Dans le segment qui sera le terrain de jeu de TechnoMarine et que la marque estime parfaitement adapté à la post-crise, Vincent Perriard va – entre autres projets - chercher à réaliser une “ fusion ” d'un genre nouveau, à savoir la rencontre du haut de gamme et du bas de gamme. Concrètement ? En proposant quelques séries limitées qui devraient associer le design de l'un ou l'autre horloger de renom actif dans la haute horlogerie à un produit TechnoMarine. En fait, un “ Karl Lagerfeld for H&M ” à la sauce horlogère. Certes TechnoMarine n'est pas H&M et les vrais Lagerfeld de l'horlogerie ne vont pas signer les yeux fermés pour TechnoMarine, mais on peut faire confiance à Vincent Perriard pour déployer toute l'énergie nécessaire à présenter dans les mois à venir un cocktail explosif.

Yvan Arpa. © Revolution
Démarche disruptive également mais diamétralement opposée et plus intimiste pour Yvan Arpa qui, avec sa nouvelle marque Artya, entend révéler une nouvelle expression contemporaine de l'art horloger. Pour ce faire, le trublion de l'horlogerie associe les talents artistiques de sa compagne à ce nouveau projet, puisqu'elle signe de ses oeuvres tous les cadrans des premières collections.

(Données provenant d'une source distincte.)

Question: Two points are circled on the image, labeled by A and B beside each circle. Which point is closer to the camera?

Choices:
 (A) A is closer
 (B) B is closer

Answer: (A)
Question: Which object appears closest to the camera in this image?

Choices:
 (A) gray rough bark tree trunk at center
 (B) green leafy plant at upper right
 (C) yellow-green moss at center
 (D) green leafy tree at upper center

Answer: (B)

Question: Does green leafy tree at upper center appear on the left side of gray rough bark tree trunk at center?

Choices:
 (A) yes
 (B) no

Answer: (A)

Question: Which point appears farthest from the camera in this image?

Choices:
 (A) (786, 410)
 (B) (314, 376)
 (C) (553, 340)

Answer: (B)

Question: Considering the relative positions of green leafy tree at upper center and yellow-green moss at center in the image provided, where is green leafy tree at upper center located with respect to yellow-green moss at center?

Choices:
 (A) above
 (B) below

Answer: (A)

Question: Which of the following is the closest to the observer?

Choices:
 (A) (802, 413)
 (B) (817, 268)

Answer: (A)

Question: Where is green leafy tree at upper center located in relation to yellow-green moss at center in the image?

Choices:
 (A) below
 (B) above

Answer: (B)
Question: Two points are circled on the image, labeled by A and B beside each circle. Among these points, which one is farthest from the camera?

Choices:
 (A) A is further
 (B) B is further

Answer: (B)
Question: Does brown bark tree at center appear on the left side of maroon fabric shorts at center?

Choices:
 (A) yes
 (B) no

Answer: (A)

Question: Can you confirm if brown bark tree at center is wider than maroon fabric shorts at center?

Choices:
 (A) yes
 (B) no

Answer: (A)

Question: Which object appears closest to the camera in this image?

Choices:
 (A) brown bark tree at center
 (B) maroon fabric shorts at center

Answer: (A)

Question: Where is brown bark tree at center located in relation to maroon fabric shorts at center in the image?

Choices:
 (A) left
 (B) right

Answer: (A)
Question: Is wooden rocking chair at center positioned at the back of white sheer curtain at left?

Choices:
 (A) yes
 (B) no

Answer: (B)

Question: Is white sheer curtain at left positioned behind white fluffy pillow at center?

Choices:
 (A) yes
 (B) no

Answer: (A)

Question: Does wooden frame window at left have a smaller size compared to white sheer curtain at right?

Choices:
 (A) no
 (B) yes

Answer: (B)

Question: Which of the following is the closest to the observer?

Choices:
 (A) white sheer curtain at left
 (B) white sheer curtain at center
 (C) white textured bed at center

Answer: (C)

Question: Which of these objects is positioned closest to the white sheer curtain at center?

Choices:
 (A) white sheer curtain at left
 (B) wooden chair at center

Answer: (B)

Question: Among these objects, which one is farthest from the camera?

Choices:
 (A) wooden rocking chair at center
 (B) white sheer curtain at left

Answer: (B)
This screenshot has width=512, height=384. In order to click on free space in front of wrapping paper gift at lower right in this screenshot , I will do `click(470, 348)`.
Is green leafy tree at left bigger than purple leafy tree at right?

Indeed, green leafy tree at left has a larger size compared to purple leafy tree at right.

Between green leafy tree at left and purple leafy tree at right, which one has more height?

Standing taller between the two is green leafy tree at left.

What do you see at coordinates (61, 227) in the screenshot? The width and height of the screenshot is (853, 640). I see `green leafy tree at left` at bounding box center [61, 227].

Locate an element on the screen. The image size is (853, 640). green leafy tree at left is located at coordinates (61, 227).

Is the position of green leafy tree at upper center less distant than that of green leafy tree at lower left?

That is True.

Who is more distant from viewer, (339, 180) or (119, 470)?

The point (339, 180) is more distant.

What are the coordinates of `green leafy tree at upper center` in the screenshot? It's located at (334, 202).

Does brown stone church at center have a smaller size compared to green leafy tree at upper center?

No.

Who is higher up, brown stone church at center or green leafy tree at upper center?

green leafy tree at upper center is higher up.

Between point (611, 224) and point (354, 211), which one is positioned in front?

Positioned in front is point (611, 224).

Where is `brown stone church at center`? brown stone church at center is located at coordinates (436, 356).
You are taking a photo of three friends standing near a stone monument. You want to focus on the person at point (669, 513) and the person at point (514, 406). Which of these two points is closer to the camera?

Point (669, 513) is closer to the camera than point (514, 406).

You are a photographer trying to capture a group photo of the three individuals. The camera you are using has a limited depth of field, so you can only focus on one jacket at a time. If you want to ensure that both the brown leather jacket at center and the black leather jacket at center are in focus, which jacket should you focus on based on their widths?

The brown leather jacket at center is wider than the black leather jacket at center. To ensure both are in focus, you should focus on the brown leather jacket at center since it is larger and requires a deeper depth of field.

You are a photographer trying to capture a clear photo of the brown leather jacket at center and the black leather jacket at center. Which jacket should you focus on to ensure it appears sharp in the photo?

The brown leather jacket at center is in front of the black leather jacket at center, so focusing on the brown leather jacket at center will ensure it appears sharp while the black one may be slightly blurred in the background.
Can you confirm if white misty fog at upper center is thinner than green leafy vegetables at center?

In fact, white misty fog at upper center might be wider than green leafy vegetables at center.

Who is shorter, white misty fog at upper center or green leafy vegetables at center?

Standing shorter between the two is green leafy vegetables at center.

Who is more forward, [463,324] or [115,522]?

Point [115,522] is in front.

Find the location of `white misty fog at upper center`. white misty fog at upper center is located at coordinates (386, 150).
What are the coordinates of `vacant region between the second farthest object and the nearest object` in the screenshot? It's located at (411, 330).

En créant Artya, Yvan Arpa souligne qu'il a souhaité “ conceptualiser un rêve, celui d'introduire l'Art dans la montre, de transformer cet objet quotidien en oeuvre d'Art, et de créer ainsi une montre à mi-chemin entre un tableau et une sculpture pouvant être portée au poignet. ” “Artpiece 1/1 ” (360 pièces uniques) et “ Coup de foudre ” sont les deux premières collections présentées par Artya. Les montres de ces collections se caractérisent notamment par leurs cadrans décorés alternativement selon 17 procédés artistiques mêlant notamment, collages, pigmentation ou forge. La collection “ Coup de foudre” se distingue en outre par ses boîtiers “ gravés, broyés, mutilés, foudroyés ” par des décharges de 100'000 à un million de volts !

Artya, des montres à l'égal des oeuvres d'art. © Revolution
On est à la fois peu éloigné de l'esprit provocateur initié par Titanic chez Romain Jerome, et en même temps à des années-lumière du caractère fédérateur du concept “ DNA of Famous Legends ”. Le caractère unique d'une montre suffit-il à vendre des boîtiers foudroyés ? L'art est-il un concept suffisamment nouveau en horlogerie pour inciter la distribution à soutenir cette démarche ? Yvan Arpa a fait ce pari. Concept de niche pour marché de niche, telle est - entre autres activités - la voie qu'il a décidé d'emprunter avec Artya. L'artiste a encore frappé.